*** Opening of Task material ***

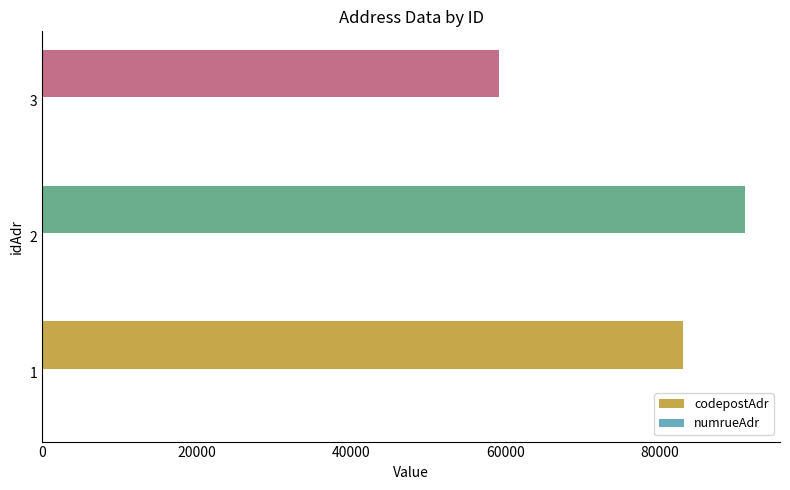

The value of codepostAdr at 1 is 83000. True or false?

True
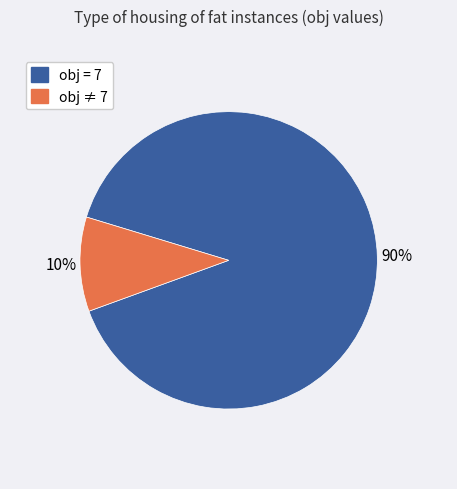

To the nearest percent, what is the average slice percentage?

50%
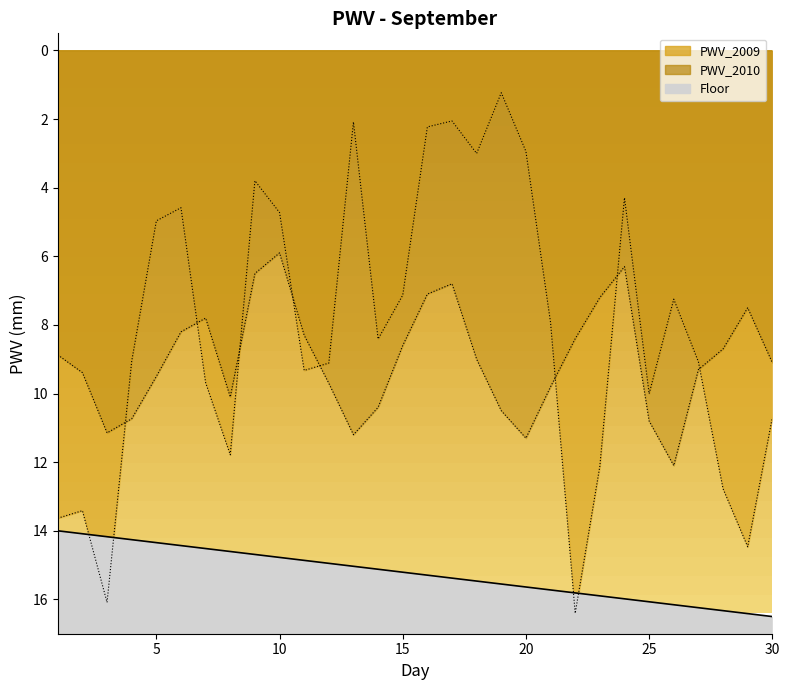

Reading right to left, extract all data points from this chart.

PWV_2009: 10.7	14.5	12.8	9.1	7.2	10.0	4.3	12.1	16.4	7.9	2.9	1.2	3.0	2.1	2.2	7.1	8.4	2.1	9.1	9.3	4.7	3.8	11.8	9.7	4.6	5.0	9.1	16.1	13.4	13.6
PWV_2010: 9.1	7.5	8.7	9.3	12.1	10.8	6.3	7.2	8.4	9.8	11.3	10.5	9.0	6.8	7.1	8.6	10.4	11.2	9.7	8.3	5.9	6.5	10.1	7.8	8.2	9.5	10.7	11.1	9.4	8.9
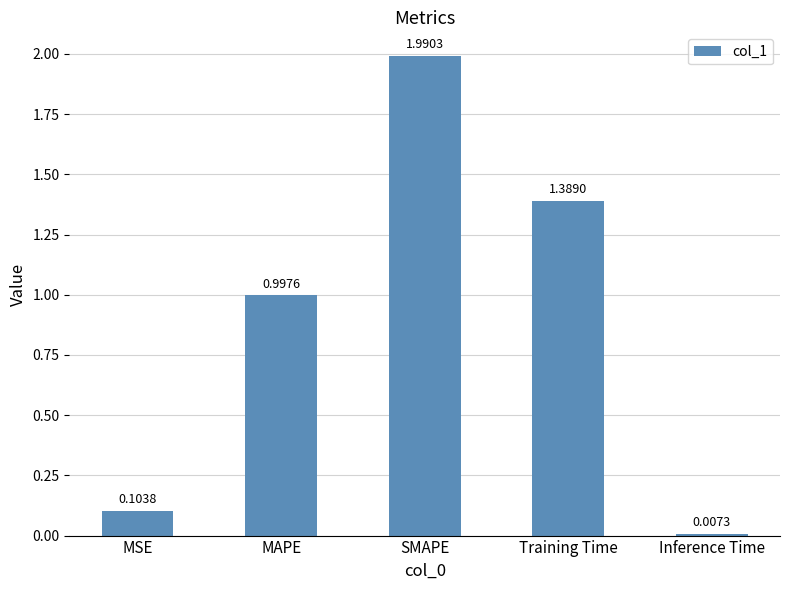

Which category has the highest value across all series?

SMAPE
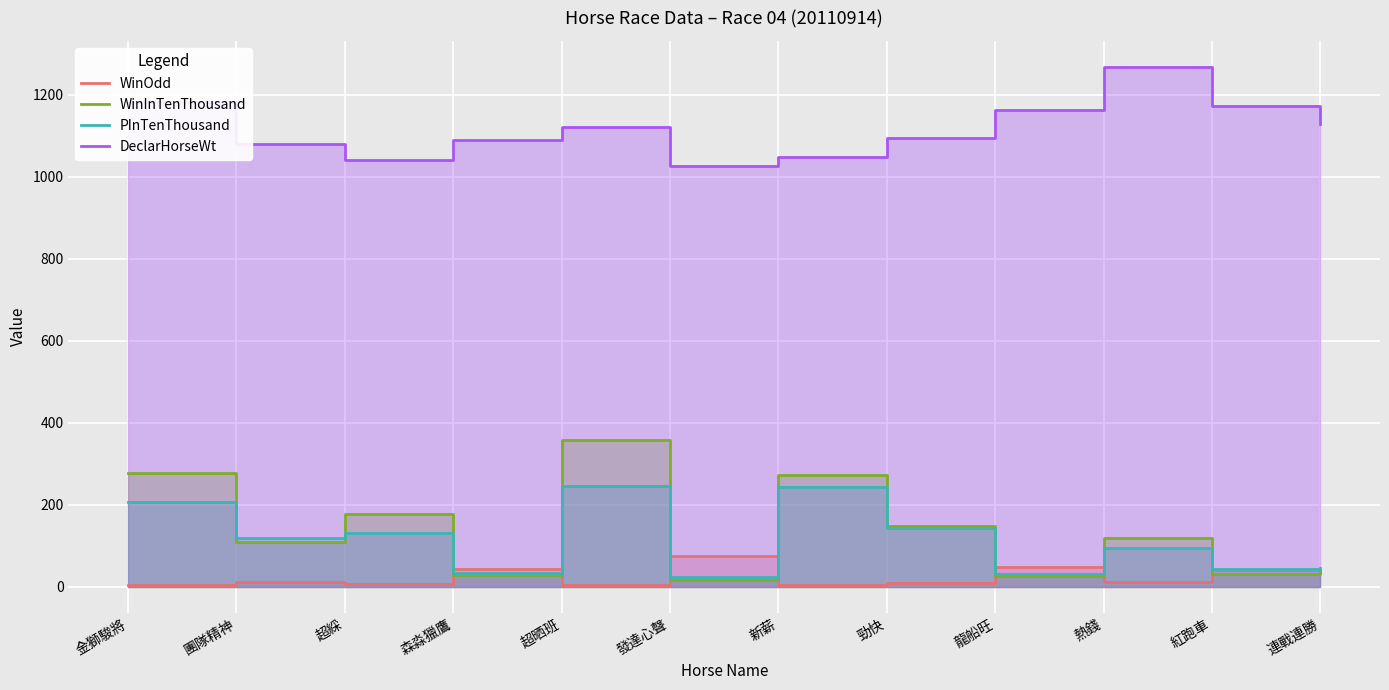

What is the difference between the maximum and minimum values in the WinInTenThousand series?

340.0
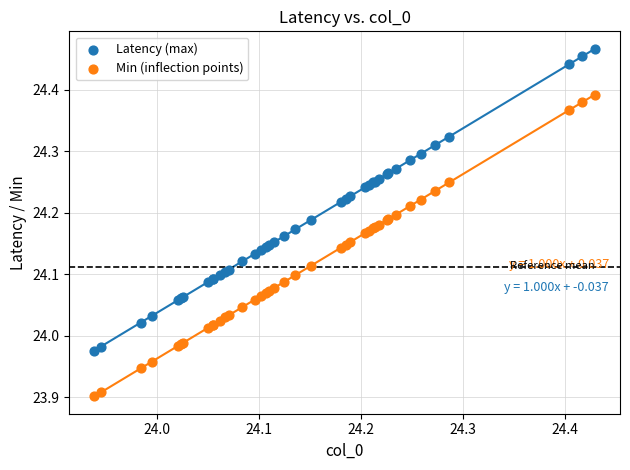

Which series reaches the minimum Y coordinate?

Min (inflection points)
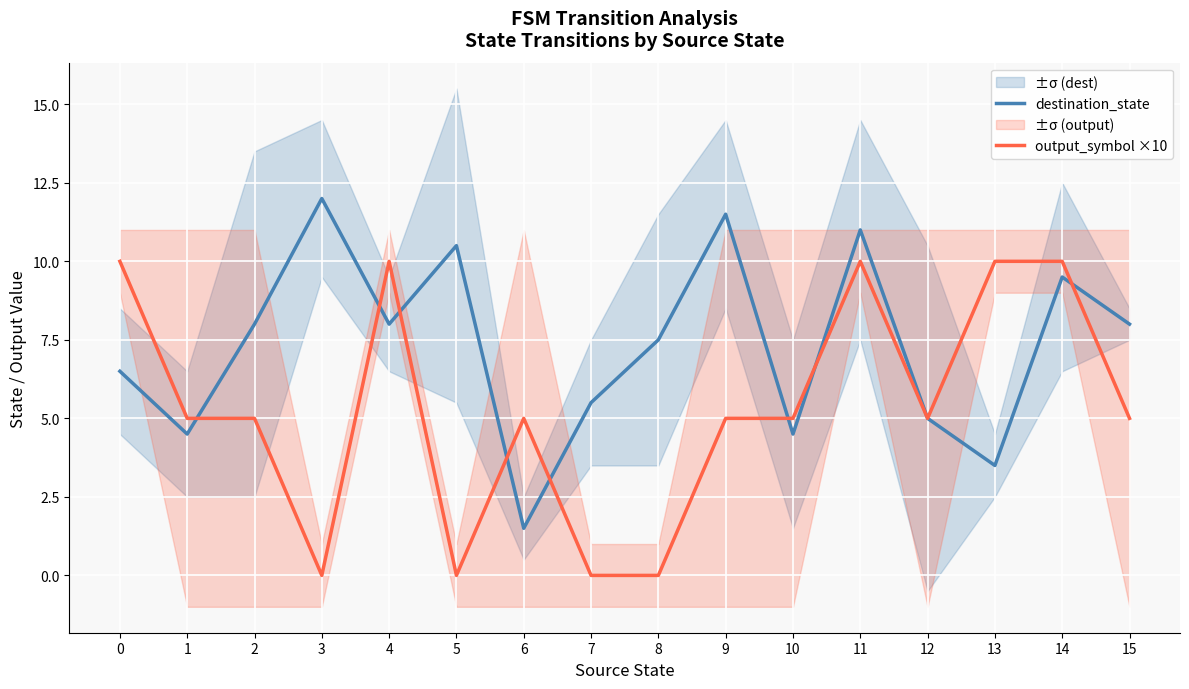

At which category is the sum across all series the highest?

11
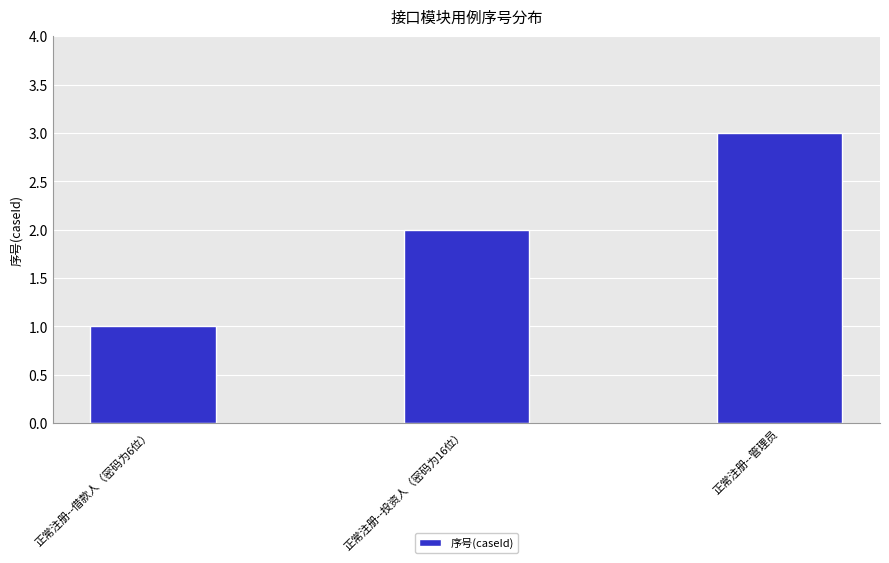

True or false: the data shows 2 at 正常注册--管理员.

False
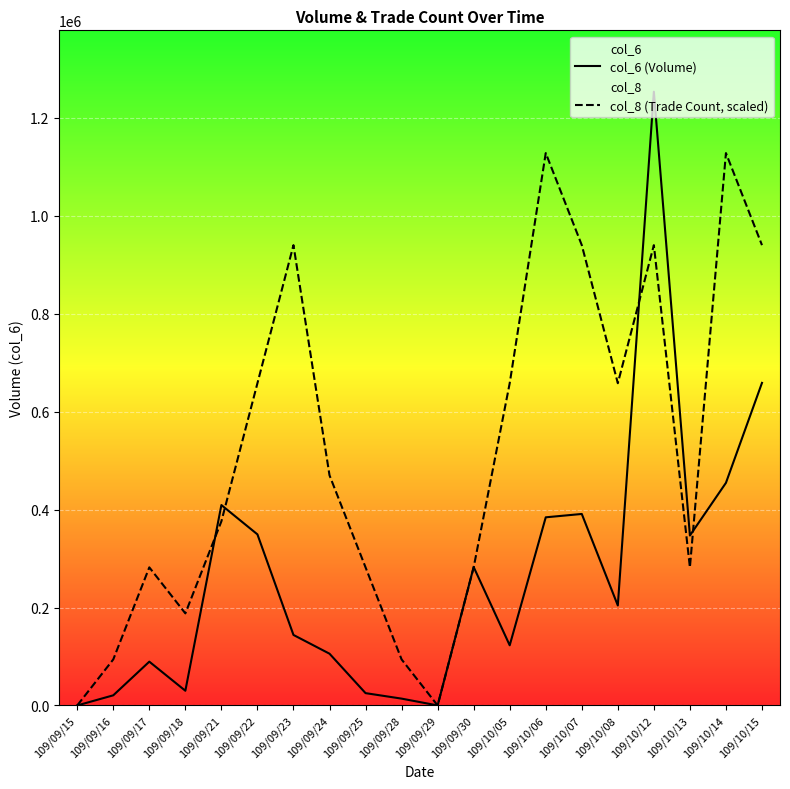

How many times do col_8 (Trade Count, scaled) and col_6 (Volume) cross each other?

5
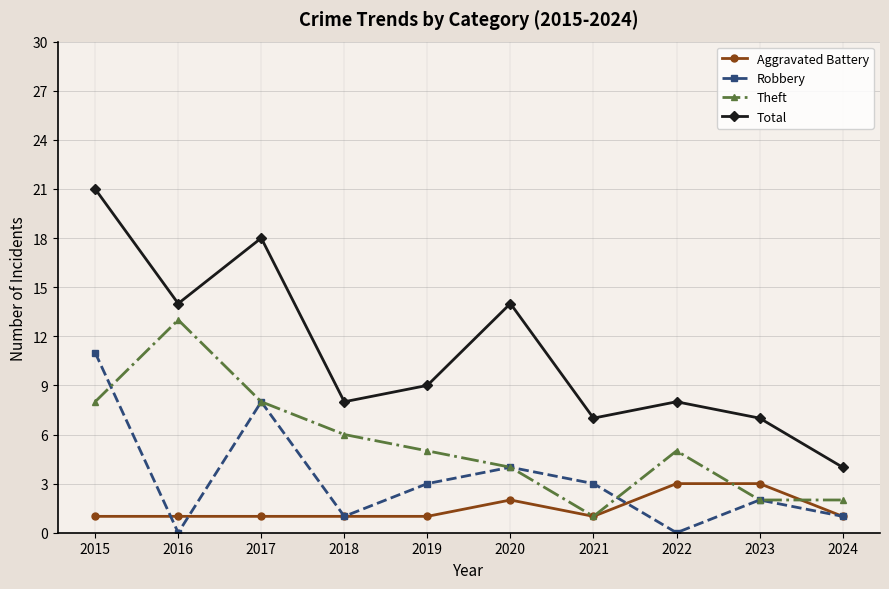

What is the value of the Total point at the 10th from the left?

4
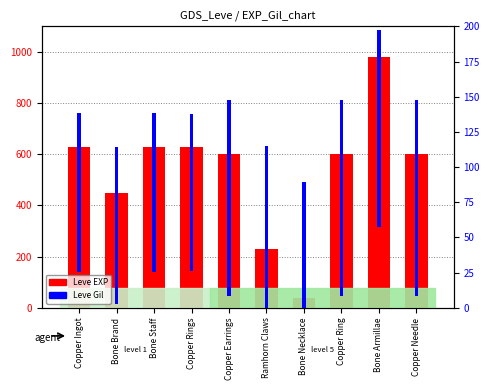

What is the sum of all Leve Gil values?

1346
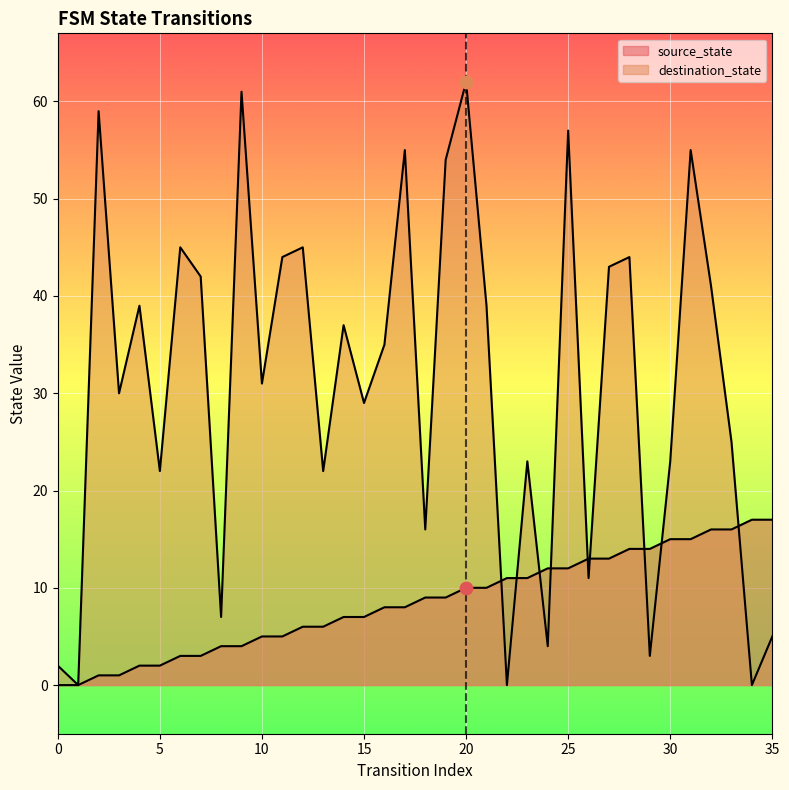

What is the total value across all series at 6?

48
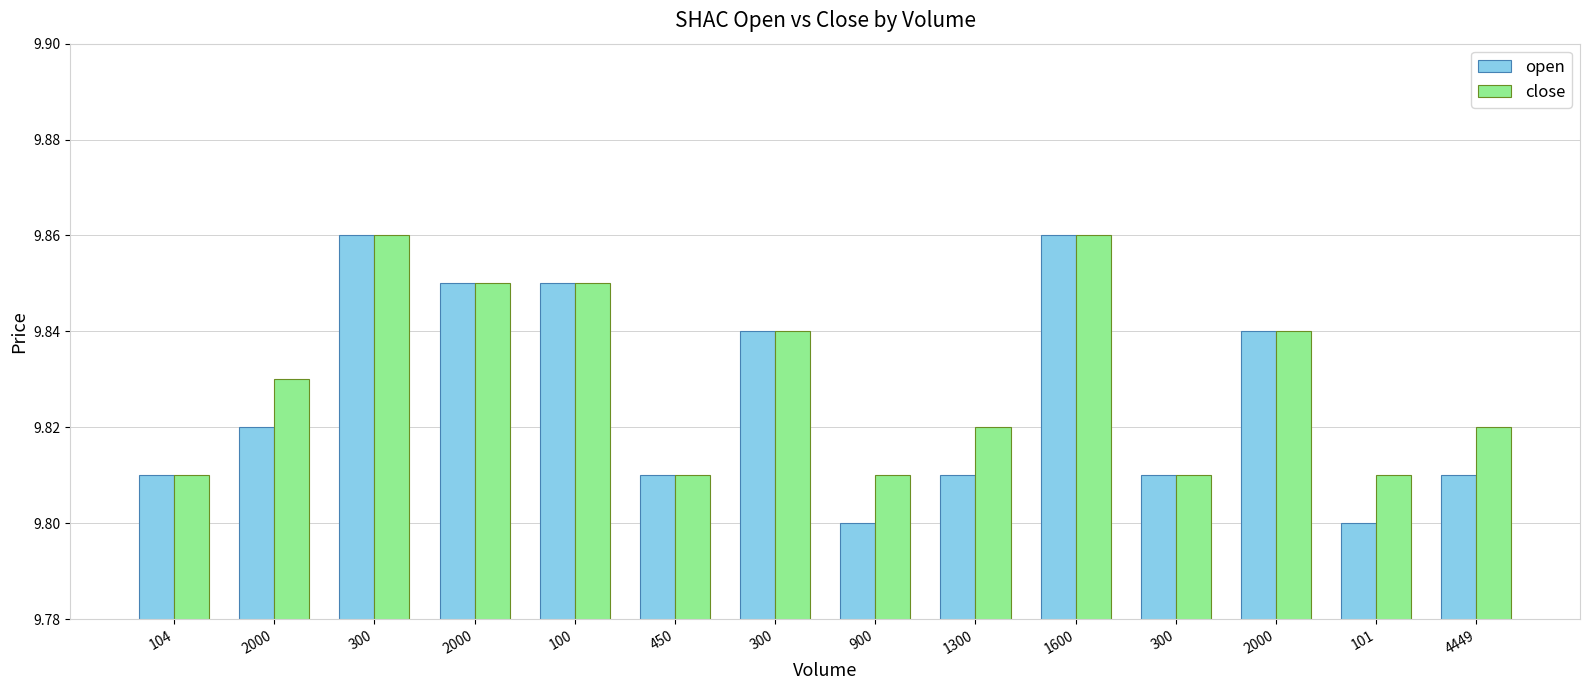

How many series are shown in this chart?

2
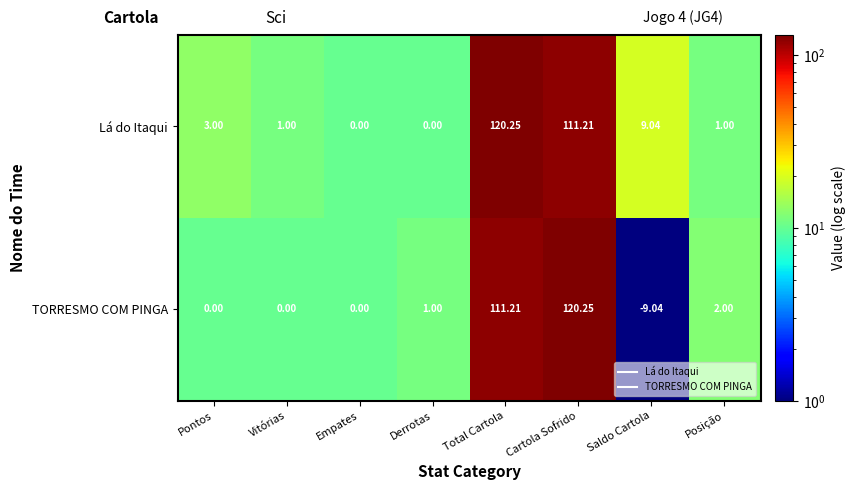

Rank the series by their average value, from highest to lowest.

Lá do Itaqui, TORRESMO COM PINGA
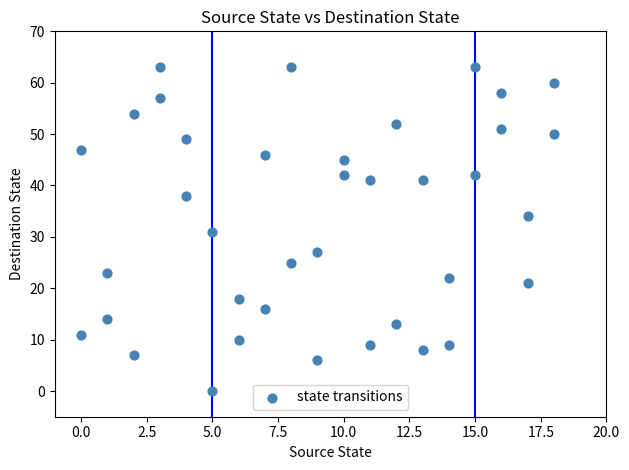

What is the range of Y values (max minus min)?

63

*** Close of Task material ***

▶ What is being asked
From the records above, pull out every line that contains the string "across", treating uppercase and lowercase as different. Copy each matching line in full.

▶ Solution to this exercise
Which category has the highest value across all series?
At which category is the sum across all series the highest?
What is the total value across all series at 6?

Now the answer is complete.